Teaching statement

As an instructor, I see my role as taking students to the next step of their statistical education, whether it is an intermediate course in statistics, an undergraduate thesis, graduate studies in statistics or a statistics-related field, or simply become everyday critical consumers of statistical analyses. To accomplish this, the two principles that guide my approach to teaching are (1) to let students play an integral role in their statistical education, and (2) to make it easy for students to focus on learning statistics. During my Ph.D. program at Duke University, I have continuously developed my teaching skills through my enrollment in the Certificate in College Teaching and the course STA772 Mentoring Undergraduate STEM Research at the Department of Statistical Science in Fall 2021, and my participation in the 2022 summer course design workshop organized by the Office of Interdisciplinary Studies.

My teaching of STA101 Data Analysis and Statistical Inference at Duke University in 2021 and 2022 illustrates this role and these two principles. Students enrolled in this course typically come from other departments and take it as an elective. Often, this is the only course in the field of statistics that they will ever take. My overarching goal was therefore for these students to become critical consumers of statistical analyses, both in their own academic field and in their everyday life. A concrete step that I took towards this goal was to replace the traditional midterm exam by a data analysis project. This midterm project, together with a second project at the end of the course, allowed students to gain direct experience with data analysis, and acquire the skills to recognize a sound and rigorous statistical analysis from a bogus one. To further develop their critical thinking, I had the students provide critical feedback on the data analysis projects of their peers. In addition, to expose students to the breadth of applications of statistical analysis, I frequently started lectures by watching and discussing short videos illustrating the application of statistical analyses in various fields ranging from agriculture to car safety and house pricing.

To implement the first principle, I regularly gauged the students’ attitude towards the course both informally through 1-minute micro-essays (“If any, what concept covered in the course do you not fully understand yet?”, “What topic would like to learn more about?”, etc) and formally through an anonymous midterm course evaluation in which I specifically ask for feedback as well as any suggestion to improve the course. The second principle guided the entire structure of the course, from the design of the lecture to the type of assignments or the choice of the textbook. I superseded lectures with in-class activities—in fact, I rarely talk for more than 15 minutes without having one such activity. These usually consist in multiple-choice and open-ended questions or in simple coding exercises and are done in groups or individually depending on what is most appropriate.
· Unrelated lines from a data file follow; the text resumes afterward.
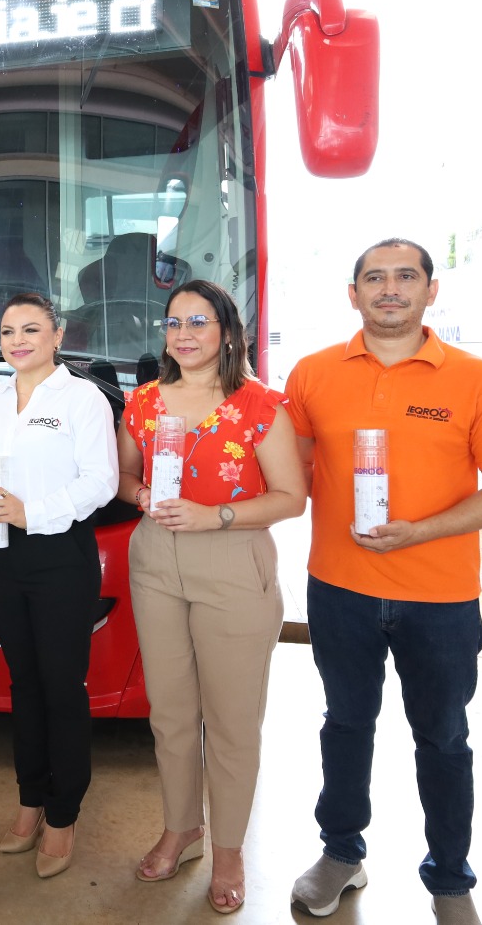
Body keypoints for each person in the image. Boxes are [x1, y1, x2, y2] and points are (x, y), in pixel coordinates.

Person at [285, 239, 482, 925]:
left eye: (404, 276)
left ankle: (450, 881)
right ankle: (341, 852)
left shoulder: (477, 380)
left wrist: (421, 531)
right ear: (353, 293)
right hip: (340, 587)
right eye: (374, 278)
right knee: (345, 724)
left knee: (444, 738)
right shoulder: (312, 374)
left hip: (441, 598)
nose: (389, 288)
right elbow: (290, 476)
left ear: (430, 290)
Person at [115, 280, 306, 914]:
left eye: (198, 321)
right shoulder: (144, 401)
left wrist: (215, 516)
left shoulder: (260, 405)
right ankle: (181, 829)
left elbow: (291, 498)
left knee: (232, 721)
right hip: (156, 560)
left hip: (232, 561)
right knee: (169, 712)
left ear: (226, 331)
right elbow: (123, 475)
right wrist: (141, 495)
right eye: (173, 323)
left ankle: (228, 849)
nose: (184, 334)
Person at [0, 291, 117, 879]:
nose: (17, 341)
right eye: (8, 331)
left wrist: (34, 514)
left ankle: (63, 812)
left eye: (31, 329)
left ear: (58, 335)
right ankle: (30, 798)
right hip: (2, 554)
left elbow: (101, 481)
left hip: (60, 555)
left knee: (61, 688)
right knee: (24, 685)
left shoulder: (81, 398)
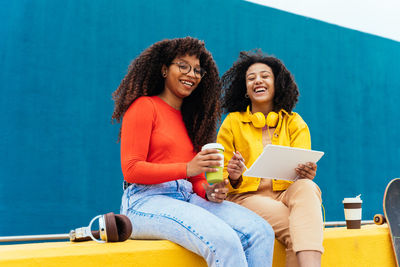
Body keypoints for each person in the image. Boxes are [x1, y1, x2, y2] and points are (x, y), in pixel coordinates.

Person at [111, 37, 275, 267]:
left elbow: (197, 179)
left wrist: (209, 191)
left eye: (198, 70)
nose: (192, 74)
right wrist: (188, 168)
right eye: (183, 66)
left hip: (187, 197)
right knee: (224, 240)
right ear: (164, 69)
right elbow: (131, 170)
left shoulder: (194, 121)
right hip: (144, 201)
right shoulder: (144, 107)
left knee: (261, 231)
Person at [217, 50, 323, 267]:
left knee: (307, 187)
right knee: (299, 230)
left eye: (265, 76)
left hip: (286, 193)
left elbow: (302, 172)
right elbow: (217, 178)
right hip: (246, 197)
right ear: (246, 89)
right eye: (251, 78)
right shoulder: (232, 123)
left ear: (277, 84)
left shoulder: (295, 122)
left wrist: (307, 173)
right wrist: (233, 176)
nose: (258, 80)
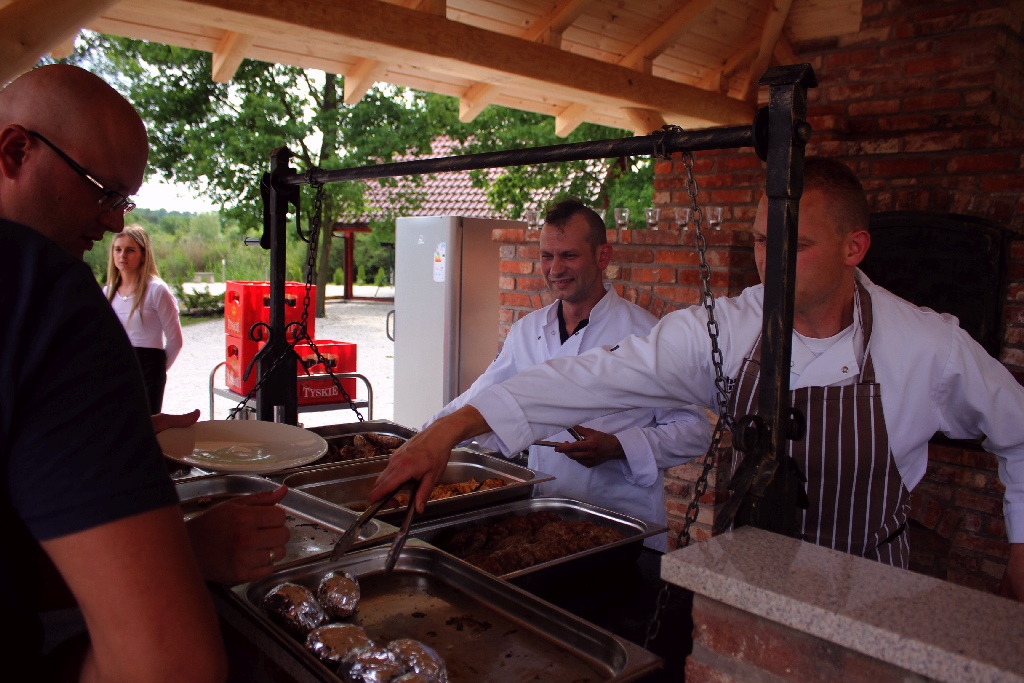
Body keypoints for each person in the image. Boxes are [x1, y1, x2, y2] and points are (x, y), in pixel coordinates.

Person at [371, 158, 1024, 601]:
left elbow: (1018, 433)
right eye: (763, 242)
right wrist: (451, 427)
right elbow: (590, 378)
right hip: (749, 587)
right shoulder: (728, 331)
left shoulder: (926, 346)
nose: (771, 263)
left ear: (854, 248)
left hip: (873, 590)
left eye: (795, 245)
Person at [2, 64, 276, 680]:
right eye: (103, 191)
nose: (111, 223)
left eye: (123, 203)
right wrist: (184, 552)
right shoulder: (40, 291)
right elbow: (166, 664)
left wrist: (87, 446)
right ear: (16, 150)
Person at [427, 199, 710, 550]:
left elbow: (695, 430)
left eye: (569, 256)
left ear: (602, 257)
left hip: (625, 525)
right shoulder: (527, 330)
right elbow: (482, 396)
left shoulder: (647, 335)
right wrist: (427, 436)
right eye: (547, 256)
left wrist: (618, 447)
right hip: (545, 516)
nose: (555, 269)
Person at [104, 224, 183, 412]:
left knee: (145, 429)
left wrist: (157, 372)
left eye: (130, 250)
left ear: (143, 255)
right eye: (118, 249)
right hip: (117, 368)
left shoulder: (156, 291)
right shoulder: (108, 293)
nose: (122, 255)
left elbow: (175, 341)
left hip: (148, 370)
These in-class activities are powerful tools for students to actively practice the skills and apply the concepts that they learned in class and, when combined with the micro-essays, to let me—the instructor—know of any gap in their knowledge. Moreover, to help students spend more time learning about statistics and less time looking for course material such as the lecture notes, the rubric for the projects, or the email address of the TA, I designed a user-friendly course website that plays the role of a one-stop shop with all the course material conveniently located in one place, helping students find any information they need quickly and seamlessly. Finally, I opted for the textbook Introduction to Modern Statistics from the OpenIntro project, a high quality textbook that is freely available online. Choosing a textbook that is freely available online was a concrete choice that helps students immediately focus on learning statistics rather than wait 2 weeks until they obtain a physical copy of the book.

Certifications and training

Instructor of record

Teaching assistant

  • 2024 – STA863 Advanced Statistical Computing (Ph.D.), Duke University.
  • 2023 – STA561 Probabilistic Machine Learning (masters), Duke University.
  • 2022 – STA310 Generalized linear models (undergraduate), Duke University.
  • 2021 – STA732 Case studies (Ph.D.), Duke University.
  • 2020 – STA540 Case studies (masters), Duke University.
  • 2019 – STA440 Case studies (undergraduate), Duke University.
  • 2017 – STA101 Introduction to Statistical Science, University College Freiburg.

Workshop

  • 2018-2022 – Introduction to R, University College Maastricht (slides).

Tutoring and mentoring

  • 2021-present – Academic mentor of M. Chen (Masters in statistical science).
  • 2020-present – Private tutoring.
  • 2024 – Research mentor for the Intro to Undergrad Research in Statistical Science Workshop, Duke University.
  • 2023-2024 – Research mentor for the Thesis Writer’s Mentoring Workshop, Duke University.
  • 2021-2024 – Academic tutor, SPIRE Fellows Program, Duke University.
  • 2021-2023 – Academic mentor of J. Huang (major in statistical science and computer science), recipient of the Faculty Scholars Award for Excellence in Research, the highest distinction offered by Duke University for undergraduate research.
  • 2020-2021 – Research mentor, Lumiere Research Scholar Program.

Awards and grants

  • 2022 – Outstanding Mentor of Undergraduate Research Award, Duke University.
  • 2022 – Summer Course Design Grant, Duke University.